AI language models function by predicting the next probable word in a sentence, generating one word at a time based on these predictions. Text watermarking algorithms categorize the vocabulary of the language model into words on a “green list” and a “red list,” and then instruct the AI model to choose words from the green list. The presence of more green list words in a sentence indicates a higher likelihood that the text was computer-generated, as humans tend to use a more diverse mix of words.
The researchers manipulated five different watermarks that operate in this manner. According to Staab, they managed to reverse-engineer the watermarks by repeatedly accessing the AI model with the watermark applied using an API. The responses obtained enable the attacker to replicate the watermark by constructing an approximate model of the watermarking rules. This is achieved by analyzing the AI outputs and comparing them with standard text.
Once they have a rough idea of the watermarked words, the researchers can carry out two types of attacks. The first, known as a spoofing attack, enables malicious actors to produce text based on the stolen watermark information. The second attack allows hackers to erase the watermark from AI-generated text, making it appear as if it was written by a human.
The team achieved an approximately 80% success rate in spoofing watermarks and an 85% success rate in removing watermarks from AI-generated text.
Researchers not associated with the ETH Zürich team, like Soheil Feizi, an associate professor and director of the Reliable AI Lab at the University of Maryland, have also identified watermarks as unreliable and susceptible to spoofing attacks.

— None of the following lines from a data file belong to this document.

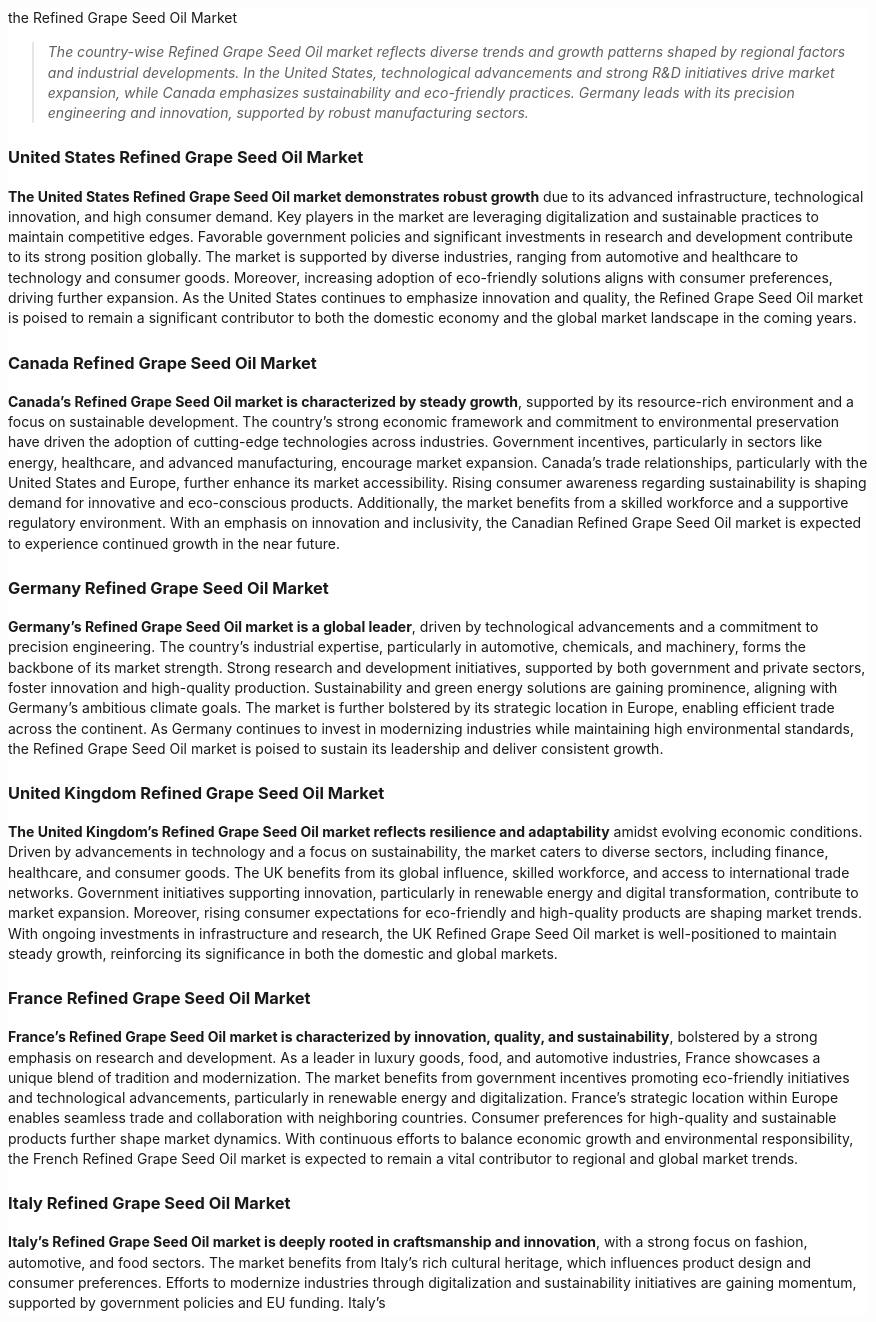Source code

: the Refined Grape Seed Oil Market<br /></span></h1><blockquote><p><em><span class="">The country-wise Refined Grape Seed Oil market reflects diverse trends and growth patterns shaped by regional factors and industrial developments. In the United States, technological advancements and strong R&amp;D initiatives drive market expansion, while Canada emphasizes sustainability and eco-friendly practices. Germany leads with its precision engineering and innovation, supported by robust manufacturing sectors.</span></em></p></blockquote><h3><strong>United States Refined Grape Seed Oil Market</strong></h3><p><strong>The United States Refined Grape Seed Oil market demonstrates robust growth</strong> due to its advanced infrastructure, technological innovation, and high consumer demand. Key players in the market are leveraging digitalization and sustainable practices to maintain competitive edges. Favorable government policies and significant investments in research and development contribute to its strong position globally. The market is supported by diverse industries, ranging from automotive and healthcare to technology and consumer goods. Moreover, increasing adoption of eco-friendly solutions aligns with consumer preferences, driving further expansion. As the United States continues to emphasize innovation and quality, the Refined Grape Seed Oil market is poised to remain a significant contributor to both the domestic economy and the global market landscape in the coming years.</p><h3><strong>Canada Refined Grape Seed Oil Market</strong></h3><p><strong>Canada&rsquo;s Refined Grape Seed Oil market is characterized by steady growth</strong>, supported by its resource-rich environment and a focus on sustainable development. The country&rsquo;s strong economic framework and commitment to environmental preservation have driven the adoption of cutting-edge technologies across industries. Government incentives, particularly in sectors like energy, healthcare, and advanced manufacturing, encourage market expansion. Canada&rsquo;s trade relationships, particularly with the United States and Europe, further enhance its market accessibility. Rising consumer awareness regarding sustainability is shaping demand for innovative and eco-conscious products. Additionally, the market benefits from a skilled workforce and a supportive regulatory environment. With an emphasis on innovation and inclusivity, the Canadian Refined Grape Seed Oil market is expected to experience continued growth in the near future.</p><h3><strong>Germany Refined Grape Seed Oil Market</strong></h3><p><strong>Germany&rsquo;s Refined Grape Seed Oil market is a global leader</strong>, driven by technological advancements and a commitment to precision engineering. The country&rsquo;s industrial expertise, particularly in automotive, chemicals, and machinery, forms the backbone of its market strength. Strong research and development initiatives, supported by both government and private sectors, foster innovation and high-quality production. Sustainability and green energy solutions are gaining prominence, aligning with Germany&rsquo;s ambitious climate goals. The market is further bolstered by its strategic location in Europe, enabling efficient trade across the continent. As Germany continues to invest in modernizing industries while maintaining high environmental standards, the Refined Grape Seed Oil market is poised to sustain its leadership and deliver consistent growth.</p><h3><strong>United Kingdom Refined Grape Seed Oil Market</strong></h3><p><strong>The United Kingdom&rsquo;s Refined Grape Seed Oil market reflects resilience and adaptability</strong> amidst evolving economic conditions. Driven by advancements in technology and a focus on sustainability, the market caters to diverse sectors, including finance, healthcare, and consumer goods. The UK benefits from its global influence, skilled workforce, and access to international trade networks. Government initiatives supporting innovation, particularly in renewable energy and digital transformation, contribute to market expansion. Moreover, rising consumer expectations for eco-friendly and high-quality products are shaping market trends. With ongoing investments in infrastructure and research, the UK Refined Grape Seed Oil market is well-positioned to maintain steady growth, reinforcing its significance in both the domestic and global markets.</p><h3><strong>France Refined Grape Seed Oil Market</strong></h3><p><strong>France&rsquo;s Refined Grape Seed Oil market is characterized by innovation, quality, and sustainability</strong>, bolstered by a strong emphasis on research and development. As a leader in luxury goods, food, and automotive industries, France showcases a unique blend of tradition and modernization. The market benefits from government incentives promoting eco-friendly initiatives and technological advancements, particularly in renewable energy and digitalization. France&rsquo;s strategic location within Europe enables seamless trade and collaboration with neighboring countries. Consumer preferences for high-quality and sustainable products further shape market dynamics. With continuous efforts to balance economic growth and environmental responsibility, the French Refined Grape Seed Oil market is expected to remain a vital contributor to regional and global market trends.</p><h3><strong>Italy Refined Grape Seed Oil Market</strong></h3><p><strong>Italy&rsquo;s Refined Grape Seed Oil market is deeply rooted in craftsmanship and innovation</strong>, with a strong focus on fashion, automotive, and food sectors. The market benefits from Italy&rsquo;s rich cultural heritage, which influences product design and consumer preferences. Efforts to modernize industries through digitalization and sustainability initiatives are gaining momentum, supported by government policies and EU funding. Italy&rsquo;s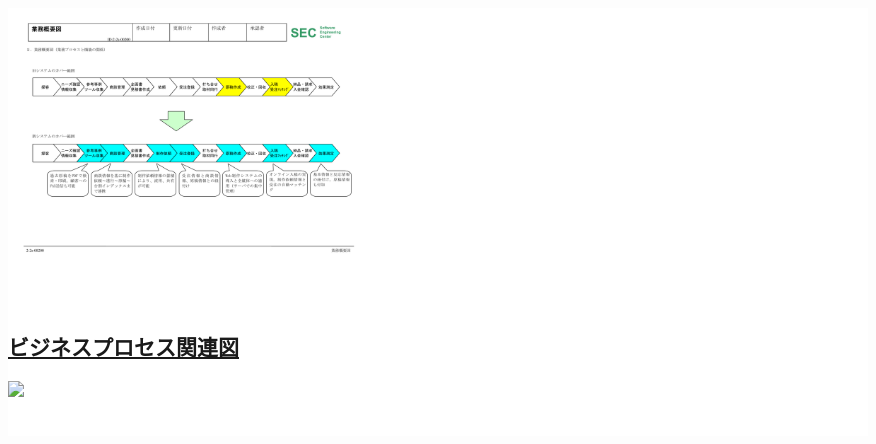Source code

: <a target="_blank"  href="img/000004912_2.png"><img src="img/000004912_2.png" height="256"></a>

<br>

## [ビジネスプロセス関連図](https://www.ipa.go.jp/files/000079352.pdf#page=395)

<a target="_blank"  href="img/000079352_395.png"><img src="img/000079352_395.png" height="256"></a>

<br>

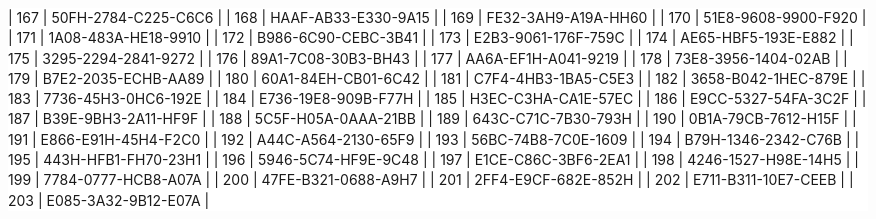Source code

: | 167 | 50FH-2784-C225-C6C6 |
| 168 | HAAF-AB33-E330-9A15 |
| 169 | FE32-3AH9-A19A-HH60 |
| 170 | 51E8-9608-9900-F920 |
| 171 | 1A08-483A-HE18-9910 |
| 172 | B986-6C90-CEBC-3B41 |
| 173 | E2B3-9061-176F-759C |
| 174 | AE65-HBF5-193E-E882 |
| 175 | 3295-2294-2841-9272 |
| 176 | 89A1-7C08-30B3-BH43 |
| 177 | AA6A-EF1H-A041-9219 |
| 178 | 73E8-3956-1404-02AB |
| 179 | B7E2-2035-ECHB-AA89 |
| 180 | 60A1-84EH-CB01-6C42 |
| 181 | C7F4-4HB3-1BA5-C5E3 |
| 182 | 3658-B042-1HEC-879E |
| 183 | 7736-45H3-0HC6-192E |
| 184 | E736-19E8-909B-F77H |
| 185 | H3EC-C3HA-CA1E-57EC |
| 186 | E9CC-5327-54FA-3C2F |
| 187 | B39E-9BH3-2A11-HF9F |
| 188 | 5C5F-H05A-0AAA-21BB |
| 189 | 643C-C71C-7B30-793H |
| 190 | 0B1A-79CB-7612-H15F |
| 191 | E866-E91H-45H4-F2C0 |
| 192 | A44C-A564-2130-65F9 |
| 193 | 56BC-74B8-7C0E-1609 |
| 194 | B79H-1346-2342-C76B |
| 195 | 443H-HFB1-FH70-23H1 |
| 196 | 5946-5C74-HF9E-9C48 |
| 197 | E1CE-C86C-3BF6-2EA1 |
| 198 | 4246-1527-H98E-14H5 |
| 199 | 7784-0777-HCB8-A07A |
| 200 | 47FE-B321-0688-A9H7 |
| 201 | 2FF4-E9CF-682E-852H |
| 202 | E711-B311-10E7-CEEB |
| 203 | E085-3A32-9B12-E07A |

The findings from ETH Zürich validate the persistence of these issues with watermarks, extending to the most advanced chatbots and large language models in use today, according to Feizi. The research emphasizes the need for caution when implementing detection mechanisms on a large scale.
Although the findings highlight the shortcomings of watermarks, they still represent the most promising method for identifying AI-generated content, as stated by Nikola Jovanović, a PhD student at ETH Zürich who participated in the research. However, further research is necessary to ensure that watermarks are ready for widespread deployment. In the meantime, it is important to manage expectations regarding the reliability and usefulness of these tools. “If it’s better than nothing, it is still useful,” Jovanović asserts.
Update: This research will be presented at the International Conference on Learning Representations conference. The story has been updated to reflect this.